**Document extract**
================

The main motivation comes from the inside. The employees should follow safety measures not because they want to escape punishment, but rather because the follow common goals and want to create safe surrounding for themselves and for their coworkers (Carroll, 1998). In this case, they become not afraid of personal responsibility and view it as their own benefit. In the Culture Safety Theory the accent is made on the process, not on the punishment.
Risk management centers on the events, which can take place in the organization. It does not pay much attention to human qualities of employees and center rather on the technical characteristics of the process. The Culture centers on the qualities of people. This approach is based on the idea that individual approach and human resources can help to prevent or correct any kind of emergency or accident. When people have deep and intrinsic link with the process they are involved in, they become ready to put their effort and their energy in the things they do (Rochlin et al. 1987). Such an approach can help prevent accidents and minimize risks associated with the working process. The cultural approach makes an accent on people, not in processes and mechanisms. It illustrates that people can meet any kind of challenges and give an adequate response to them. In the example with nitrogen cylinder, the accident could have been prevented, if any of the people, involved in the situation took more time to make the necessary checkup. This could be possible if the person was personally involved in the situation and were ready to invest time and effort in order to reach one common goal and to provide safety for all other members of the process.

================

**Recorded data**
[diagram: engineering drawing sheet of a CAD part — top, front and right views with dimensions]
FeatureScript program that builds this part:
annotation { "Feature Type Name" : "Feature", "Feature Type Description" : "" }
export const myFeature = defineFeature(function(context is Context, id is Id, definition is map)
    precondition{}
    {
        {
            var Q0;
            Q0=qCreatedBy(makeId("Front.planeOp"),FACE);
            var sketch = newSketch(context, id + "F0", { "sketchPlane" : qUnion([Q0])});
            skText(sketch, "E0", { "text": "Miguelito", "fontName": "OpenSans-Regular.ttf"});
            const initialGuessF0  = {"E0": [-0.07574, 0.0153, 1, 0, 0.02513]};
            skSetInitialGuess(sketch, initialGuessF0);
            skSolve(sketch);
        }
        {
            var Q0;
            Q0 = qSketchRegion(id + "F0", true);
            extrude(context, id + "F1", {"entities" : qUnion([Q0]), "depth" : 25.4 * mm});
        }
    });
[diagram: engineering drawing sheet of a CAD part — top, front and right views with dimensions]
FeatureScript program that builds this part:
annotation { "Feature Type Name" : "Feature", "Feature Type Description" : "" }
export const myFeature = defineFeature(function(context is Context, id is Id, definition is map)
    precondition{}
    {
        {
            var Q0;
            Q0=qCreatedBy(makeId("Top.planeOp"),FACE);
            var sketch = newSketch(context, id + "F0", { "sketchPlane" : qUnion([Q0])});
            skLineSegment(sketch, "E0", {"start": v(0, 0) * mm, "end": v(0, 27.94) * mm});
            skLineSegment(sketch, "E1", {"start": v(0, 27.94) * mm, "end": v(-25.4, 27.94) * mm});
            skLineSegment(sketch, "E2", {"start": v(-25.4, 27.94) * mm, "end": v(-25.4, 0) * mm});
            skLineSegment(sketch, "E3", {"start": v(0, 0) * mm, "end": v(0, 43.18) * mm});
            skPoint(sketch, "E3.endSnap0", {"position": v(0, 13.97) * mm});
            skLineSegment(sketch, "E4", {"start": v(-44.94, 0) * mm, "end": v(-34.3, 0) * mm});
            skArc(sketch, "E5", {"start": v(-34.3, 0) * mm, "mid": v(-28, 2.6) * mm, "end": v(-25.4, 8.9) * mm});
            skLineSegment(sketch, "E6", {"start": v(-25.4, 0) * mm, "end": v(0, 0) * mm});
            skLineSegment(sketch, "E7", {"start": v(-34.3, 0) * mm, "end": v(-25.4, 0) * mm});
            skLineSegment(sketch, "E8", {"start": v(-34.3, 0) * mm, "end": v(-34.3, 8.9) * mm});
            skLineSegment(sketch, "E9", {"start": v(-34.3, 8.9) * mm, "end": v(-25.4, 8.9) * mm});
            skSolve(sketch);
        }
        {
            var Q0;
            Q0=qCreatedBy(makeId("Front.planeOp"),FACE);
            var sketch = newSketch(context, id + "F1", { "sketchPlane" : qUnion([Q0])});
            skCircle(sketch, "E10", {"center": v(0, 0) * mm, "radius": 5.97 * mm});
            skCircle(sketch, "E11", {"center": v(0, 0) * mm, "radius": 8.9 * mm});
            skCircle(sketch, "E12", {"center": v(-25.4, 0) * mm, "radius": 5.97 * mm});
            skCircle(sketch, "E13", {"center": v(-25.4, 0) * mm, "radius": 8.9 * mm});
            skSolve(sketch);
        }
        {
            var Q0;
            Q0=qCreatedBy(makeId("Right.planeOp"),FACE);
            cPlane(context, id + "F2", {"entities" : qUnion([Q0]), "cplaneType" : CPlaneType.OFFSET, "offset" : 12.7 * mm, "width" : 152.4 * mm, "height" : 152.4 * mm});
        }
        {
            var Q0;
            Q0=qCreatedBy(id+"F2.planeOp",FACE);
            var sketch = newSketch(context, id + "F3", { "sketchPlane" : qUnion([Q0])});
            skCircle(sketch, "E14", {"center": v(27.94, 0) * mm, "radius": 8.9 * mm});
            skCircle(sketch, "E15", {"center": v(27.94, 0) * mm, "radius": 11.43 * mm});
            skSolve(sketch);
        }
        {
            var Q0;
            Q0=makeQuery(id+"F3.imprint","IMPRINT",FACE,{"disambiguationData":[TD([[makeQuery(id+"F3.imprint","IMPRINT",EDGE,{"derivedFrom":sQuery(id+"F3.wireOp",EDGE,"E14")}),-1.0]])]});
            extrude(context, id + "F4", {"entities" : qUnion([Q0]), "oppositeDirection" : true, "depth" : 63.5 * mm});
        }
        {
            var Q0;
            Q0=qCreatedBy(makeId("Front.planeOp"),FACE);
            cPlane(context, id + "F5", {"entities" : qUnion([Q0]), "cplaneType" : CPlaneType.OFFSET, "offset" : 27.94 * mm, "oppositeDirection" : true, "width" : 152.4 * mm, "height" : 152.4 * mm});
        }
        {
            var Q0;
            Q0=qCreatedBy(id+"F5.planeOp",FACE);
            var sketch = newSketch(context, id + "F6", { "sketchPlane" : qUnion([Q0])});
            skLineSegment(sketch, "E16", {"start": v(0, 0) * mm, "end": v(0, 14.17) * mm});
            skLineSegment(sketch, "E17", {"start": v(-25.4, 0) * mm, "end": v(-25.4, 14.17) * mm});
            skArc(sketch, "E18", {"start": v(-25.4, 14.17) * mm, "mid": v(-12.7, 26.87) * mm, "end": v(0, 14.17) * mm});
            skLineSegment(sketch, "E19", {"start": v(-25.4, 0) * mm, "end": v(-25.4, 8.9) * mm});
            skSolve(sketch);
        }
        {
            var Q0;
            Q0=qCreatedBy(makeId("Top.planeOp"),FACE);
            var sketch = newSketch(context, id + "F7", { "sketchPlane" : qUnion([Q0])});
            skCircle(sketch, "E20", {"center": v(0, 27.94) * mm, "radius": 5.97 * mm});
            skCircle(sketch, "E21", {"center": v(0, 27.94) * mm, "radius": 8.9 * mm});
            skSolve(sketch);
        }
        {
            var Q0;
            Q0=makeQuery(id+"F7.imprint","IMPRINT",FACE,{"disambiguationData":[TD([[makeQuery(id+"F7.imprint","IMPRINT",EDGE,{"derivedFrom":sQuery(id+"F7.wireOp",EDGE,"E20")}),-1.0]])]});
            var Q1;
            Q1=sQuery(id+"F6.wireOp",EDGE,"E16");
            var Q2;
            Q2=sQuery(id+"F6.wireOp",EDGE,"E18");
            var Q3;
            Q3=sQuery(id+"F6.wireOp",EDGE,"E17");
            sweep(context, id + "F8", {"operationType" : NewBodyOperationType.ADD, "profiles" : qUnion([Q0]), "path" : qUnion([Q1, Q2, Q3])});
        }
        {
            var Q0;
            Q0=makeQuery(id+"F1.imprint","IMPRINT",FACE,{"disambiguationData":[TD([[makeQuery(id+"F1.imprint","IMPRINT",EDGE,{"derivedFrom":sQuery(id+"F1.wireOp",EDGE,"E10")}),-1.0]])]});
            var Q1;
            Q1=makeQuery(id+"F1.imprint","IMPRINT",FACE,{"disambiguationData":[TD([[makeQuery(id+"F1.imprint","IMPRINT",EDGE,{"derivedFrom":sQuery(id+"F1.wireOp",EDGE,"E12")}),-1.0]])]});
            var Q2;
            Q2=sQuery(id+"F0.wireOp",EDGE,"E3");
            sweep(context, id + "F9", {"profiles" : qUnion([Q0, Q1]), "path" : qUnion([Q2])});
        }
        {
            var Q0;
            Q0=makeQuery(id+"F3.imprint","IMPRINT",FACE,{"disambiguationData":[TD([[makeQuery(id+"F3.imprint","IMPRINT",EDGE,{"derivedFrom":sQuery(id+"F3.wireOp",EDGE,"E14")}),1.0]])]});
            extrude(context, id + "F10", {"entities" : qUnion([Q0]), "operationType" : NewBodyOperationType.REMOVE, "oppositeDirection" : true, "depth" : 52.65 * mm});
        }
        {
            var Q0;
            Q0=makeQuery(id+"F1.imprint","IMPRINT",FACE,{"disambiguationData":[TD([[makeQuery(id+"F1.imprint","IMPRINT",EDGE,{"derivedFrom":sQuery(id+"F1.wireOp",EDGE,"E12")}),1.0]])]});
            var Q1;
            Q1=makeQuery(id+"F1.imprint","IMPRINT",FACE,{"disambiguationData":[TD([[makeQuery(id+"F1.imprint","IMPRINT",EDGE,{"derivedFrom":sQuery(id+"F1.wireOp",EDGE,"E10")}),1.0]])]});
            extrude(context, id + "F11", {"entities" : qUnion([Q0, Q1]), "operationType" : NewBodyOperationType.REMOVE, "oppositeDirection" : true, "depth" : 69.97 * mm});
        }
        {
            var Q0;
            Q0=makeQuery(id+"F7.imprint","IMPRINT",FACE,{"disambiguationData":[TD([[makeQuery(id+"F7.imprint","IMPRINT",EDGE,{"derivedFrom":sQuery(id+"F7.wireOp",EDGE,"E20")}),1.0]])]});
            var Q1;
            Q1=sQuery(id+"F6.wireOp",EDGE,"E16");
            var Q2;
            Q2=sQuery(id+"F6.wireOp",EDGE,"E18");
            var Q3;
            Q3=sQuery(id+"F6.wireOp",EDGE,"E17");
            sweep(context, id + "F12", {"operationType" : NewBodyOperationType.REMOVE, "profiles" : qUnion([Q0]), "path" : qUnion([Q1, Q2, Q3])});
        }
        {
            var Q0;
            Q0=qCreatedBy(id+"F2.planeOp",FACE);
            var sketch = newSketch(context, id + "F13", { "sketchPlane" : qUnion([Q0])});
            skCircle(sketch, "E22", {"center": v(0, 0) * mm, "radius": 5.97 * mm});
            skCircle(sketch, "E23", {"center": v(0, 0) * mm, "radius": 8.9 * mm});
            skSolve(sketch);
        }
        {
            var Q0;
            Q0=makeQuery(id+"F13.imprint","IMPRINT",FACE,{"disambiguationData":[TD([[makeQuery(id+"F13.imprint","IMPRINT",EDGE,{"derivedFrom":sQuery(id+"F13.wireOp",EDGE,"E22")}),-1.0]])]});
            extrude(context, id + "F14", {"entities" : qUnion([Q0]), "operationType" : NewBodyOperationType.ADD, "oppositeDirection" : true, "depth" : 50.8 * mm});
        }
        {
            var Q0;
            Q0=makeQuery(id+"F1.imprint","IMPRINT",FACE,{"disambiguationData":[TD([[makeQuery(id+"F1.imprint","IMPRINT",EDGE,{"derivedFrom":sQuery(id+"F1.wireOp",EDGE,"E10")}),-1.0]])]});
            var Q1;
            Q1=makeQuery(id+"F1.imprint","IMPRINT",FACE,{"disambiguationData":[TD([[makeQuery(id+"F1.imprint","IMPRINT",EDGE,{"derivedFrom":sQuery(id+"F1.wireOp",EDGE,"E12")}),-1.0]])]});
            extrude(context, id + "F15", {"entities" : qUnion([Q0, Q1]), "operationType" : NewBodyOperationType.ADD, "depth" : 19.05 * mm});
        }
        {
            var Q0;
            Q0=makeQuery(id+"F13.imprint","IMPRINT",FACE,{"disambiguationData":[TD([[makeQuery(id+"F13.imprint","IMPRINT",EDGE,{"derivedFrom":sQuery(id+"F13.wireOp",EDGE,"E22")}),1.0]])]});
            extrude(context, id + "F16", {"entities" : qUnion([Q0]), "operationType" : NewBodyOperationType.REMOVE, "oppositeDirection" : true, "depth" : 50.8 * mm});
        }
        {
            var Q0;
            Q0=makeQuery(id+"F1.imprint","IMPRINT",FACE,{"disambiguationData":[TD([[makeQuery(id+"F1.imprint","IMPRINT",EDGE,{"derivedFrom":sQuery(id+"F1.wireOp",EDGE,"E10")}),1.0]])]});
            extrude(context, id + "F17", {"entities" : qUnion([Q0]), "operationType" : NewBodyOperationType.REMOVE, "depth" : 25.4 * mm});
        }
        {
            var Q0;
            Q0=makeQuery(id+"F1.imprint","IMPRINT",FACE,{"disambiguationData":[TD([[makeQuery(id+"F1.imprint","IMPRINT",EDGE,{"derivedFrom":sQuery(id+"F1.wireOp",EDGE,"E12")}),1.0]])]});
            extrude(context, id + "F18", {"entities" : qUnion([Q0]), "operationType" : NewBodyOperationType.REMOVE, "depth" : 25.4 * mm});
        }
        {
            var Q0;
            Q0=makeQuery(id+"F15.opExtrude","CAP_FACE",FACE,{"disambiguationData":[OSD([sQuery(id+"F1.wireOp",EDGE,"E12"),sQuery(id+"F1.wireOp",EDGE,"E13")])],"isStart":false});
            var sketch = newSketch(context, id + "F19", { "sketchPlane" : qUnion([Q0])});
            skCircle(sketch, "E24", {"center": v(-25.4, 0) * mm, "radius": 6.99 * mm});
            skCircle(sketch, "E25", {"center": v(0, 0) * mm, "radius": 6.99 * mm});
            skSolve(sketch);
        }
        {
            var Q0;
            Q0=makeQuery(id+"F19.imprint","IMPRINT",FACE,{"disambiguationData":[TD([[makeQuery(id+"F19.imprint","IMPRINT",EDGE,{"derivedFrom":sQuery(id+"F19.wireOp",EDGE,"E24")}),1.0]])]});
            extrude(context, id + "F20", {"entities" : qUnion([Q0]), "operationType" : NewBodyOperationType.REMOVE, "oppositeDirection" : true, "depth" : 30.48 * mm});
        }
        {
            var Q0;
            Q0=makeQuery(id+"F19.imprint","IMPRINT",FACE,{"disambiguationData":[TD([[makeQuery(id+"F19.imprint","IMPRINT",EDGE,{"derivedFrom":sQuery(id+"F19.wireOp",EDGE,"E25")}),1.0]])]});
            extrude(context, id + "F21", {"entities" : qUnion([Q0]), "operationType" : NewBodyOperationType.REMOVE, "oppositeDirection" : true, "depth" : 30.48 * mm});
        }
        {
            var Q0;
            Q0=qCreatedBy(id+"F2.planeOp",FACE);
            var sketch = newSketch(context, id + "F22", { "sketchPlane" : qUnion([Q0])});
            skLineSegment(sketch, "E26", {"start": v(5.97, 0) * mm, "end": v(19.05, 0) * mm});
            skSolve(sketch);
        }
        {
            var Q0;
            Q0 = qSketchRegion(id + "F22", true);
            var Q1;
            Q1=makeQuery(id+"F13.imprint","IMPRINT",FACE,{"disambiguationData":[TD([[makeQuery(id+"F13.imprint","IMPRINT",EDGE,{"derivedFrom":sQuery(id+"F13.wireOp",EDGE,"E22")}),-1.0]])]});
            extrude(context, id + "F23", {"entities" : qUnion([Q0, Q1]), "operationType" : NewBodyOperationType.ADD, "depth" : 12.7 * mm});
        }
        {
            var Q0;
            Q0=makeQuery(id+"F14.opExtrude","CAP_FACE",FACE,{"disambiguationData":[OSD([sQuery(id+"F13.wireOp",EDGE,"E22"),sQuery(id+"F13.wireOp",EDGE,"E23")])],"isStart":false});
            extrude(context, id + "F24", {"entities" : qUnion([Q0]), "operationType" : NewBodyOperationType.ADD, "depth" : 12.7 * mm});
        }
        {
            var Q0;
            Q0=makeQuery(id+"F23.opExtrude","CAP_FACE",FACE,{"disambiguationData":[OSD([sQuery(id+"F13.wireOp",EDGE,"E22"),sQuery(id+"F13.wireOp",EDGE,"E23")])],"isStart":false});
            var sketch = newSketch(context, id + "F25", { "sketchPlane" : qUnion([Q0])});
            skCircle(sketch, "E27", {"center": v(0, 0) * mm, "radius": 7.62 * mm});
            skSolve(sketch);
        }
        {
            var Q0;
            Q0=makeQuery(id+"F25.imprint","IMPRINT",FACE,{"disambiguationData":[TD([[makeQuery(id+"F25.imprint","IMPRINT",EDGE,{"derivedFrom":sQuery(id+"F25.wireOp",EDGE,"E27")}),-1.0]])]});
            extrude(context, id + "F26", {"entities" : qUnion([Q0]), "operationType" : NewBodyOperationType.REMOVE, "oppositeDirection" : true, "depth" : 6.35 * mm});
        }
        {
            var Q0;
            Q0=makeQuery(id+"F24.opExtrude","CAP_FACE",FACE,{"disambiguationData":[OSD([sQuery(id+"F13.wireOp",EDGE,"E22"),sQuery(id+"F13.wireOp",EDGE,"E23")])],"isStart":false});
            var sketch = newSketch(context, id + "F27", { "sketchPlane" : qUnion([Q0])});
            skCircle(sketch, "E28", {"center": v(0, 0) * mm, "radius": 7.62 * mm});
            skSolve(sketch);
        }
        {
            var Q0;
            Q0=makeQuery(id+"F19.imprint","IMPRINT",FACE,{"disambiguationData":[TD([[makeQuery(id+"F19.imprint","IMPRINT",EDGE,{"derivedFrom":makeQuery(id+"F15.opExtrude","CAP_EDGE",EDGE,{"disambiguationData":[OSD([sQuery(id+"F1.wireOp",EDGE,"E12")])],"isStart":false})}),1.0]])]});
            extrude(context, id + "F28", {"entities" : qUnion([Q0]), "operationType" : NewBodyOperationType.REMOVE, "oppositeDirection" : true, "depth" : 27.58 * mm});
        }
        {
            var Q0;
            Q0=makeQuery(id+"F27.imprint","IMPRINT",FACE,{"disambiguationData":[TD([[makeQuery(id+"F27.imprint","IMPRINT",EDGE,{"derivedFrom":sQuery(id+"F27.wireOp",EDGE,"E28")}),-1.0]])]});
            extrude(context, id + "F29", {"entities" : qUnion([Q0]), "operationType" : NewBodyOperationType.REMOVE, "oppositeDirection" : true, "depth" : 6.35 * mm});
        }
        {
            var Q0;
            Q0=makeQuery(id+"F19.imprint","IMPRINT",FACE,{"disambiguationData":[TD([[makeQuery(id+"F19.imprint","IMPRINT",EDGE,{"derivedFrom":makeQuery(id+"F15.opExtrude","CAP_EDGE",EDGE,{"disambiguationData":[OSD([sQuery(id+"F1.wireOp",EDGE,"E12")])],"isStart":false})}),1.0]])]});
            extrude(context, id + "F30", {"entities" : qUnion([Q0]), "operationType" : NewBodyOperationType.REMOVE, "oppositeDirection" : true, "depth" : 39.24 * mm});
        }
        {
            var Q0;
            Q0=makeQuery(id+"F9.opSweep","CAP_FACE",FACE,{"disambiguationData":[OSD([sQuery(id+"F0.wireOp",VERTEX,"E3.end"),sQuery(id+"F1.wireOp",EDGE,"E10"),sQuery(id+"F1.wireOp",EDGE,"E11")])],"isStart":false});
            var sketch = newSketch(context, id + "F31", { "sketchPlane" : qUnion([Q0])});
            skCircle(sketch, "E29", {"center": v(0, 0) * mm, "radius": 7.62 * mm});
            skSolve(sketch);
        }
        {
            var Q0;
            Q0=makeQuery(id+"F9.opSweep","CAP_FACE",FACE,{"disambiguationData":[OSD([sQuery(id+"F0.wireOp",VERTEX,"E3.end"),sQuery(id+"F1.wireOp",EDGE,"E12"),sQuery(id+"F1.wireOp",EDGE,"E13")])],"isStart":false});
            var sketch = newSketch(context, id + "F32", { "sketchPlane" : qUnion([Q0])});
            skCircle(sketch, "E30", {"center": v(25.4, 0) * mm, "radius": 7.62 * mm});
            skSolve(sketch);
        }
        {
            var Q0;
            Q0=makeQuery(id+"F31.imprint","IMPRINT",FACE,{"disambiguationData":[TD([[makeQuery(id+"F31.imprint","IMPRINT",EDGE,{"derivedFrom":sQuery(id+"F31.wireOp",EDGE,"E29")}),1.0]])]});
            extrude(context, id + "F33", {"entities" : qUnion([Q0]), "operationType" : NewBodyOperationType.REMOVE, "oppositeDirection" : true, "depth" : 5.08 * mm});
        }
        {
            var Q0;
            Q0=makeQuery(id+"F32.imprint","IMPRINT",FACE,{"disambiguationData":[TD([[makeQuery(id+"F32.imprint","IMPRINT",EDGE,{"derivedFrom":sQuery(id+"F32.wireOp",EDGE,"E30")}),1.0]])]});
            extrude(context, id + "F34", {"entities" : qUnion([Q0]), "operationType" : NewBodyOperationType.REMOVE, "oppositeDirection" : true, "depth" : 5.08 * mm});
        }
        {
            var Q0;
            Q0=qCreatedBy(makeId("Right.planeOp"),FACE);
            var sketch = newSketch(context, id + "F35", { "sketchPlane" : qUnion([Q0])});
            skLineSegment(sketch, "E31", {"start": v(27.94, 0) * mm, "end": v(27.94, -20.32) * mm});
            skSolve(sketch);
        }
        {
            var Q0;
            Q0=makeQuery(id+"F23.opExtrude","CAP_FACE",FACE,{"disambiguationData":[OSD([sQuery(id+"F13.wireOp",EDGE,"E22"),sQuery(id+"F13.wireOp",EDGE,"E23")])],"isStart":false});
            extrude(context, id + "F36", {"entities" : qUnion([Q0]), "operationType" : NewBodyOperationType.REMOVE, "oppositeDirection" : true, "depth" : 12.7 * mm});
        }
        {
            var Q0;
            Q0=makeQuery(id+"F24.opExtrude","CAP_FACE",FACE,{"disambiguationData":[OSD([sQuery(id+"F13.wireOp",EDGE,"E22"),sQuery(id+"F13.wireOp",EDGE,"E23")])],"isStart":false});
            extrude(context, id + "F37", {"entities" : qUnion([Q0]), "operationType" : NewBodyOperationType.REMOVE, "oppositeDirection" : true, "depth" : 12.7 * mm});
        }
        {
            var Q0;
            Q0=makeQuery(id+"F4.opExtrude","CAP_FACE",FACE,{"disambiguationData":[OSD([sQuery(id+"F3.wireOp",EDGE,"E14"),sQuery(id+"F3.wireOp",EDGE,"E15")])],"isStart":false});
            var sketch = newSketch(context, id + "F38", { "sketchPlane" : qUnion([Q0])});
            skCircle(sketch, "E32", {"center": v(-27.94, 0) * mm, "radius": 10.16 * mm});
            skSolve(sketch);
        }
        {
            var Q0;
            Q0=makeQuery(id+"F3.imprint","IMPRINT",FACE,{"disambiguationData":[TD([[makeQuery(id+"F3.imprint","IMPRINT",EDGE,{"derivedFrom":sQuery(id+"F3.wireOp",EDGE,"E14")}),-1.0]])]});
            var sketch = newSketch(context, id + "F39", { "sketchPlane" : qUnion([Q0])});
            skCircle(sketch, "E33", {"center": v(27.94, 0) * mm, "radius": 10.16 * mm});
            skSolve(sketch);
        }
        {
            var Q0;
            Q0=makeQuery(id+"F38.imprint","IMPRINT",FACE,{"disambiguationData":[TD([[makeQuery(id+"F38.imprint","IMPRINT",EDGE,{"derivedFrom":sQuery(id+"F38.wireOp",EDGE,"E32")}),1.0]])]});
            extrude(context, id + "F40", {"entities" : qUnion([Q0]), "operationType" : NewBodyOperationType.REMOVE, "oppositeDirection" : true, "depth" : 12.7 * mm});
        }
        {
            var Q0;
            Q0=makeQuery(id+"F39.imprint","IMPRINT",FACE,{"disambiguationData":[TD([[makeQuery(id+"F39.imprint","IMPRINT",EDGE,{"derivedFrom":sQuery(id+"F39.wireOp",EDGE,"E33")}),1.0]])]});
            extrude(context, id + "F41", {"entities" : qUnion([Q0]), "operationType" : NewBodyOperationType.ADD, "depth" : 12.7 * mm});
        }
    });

================

**Exercises to complete**
1. Output the passage on safety culture word for word, starting with "The main motivation" and going on through "on the punishment.".
2. Write the next part of the safety culture passage, picking up after its final sentence.

**Set of answers**
1.
The main motivation comes from the inside. The employees should follow safety measures not because they want to escape punishment, but rather because the follow common goals and want to create safe surrounding for themselves and for their coworkers (Carroll, 1998). In this case, they become not afraid of personal responsibility and view it as their own benefit. In the Culture Safety Theory the accent is made on the process, not on the punishment.

2.
Tamuz, M., Harrison M..(2006 Aug). Improving Patient Safety in Hospitals: Contributions of High-Reliability Theory and Normal Accident Theory, Health Serv Res; 41(4 Pt 2): 1654–1676.
Marais, K., Dulac, N., Leveson, N. (March 2010). Beyond Normal Accidents and High Reliability Organizations: The Need for an Alternative Approach to Safety in Complex Systems, Engineering Systems Division Symposium, MIT, Cambridge, MA.
Carroll, John S (1998). Organizational Learning Activities in High-Hazard Industries: The Logics Underlying Self-Analysis. Journal of Management Studies, 35(6), November pp. 699–717.
Perrow, Charles. (1999).Normal Accidents: Living with High-Risk Technologies. Princeton University Press.
Rochlin, Gene I., La Porte, Todd R., Roberts, Karlene H. (Autumn, 1987). The Self-Designing High Reliability Organization. Naval War College Review,.
Weick, Karl E., Roberts, Karlene H.(September 1993). Collective Mind in Organizations: Heedful Interrelating on Flight Decks. Administrative Science Quarterly, 38(3).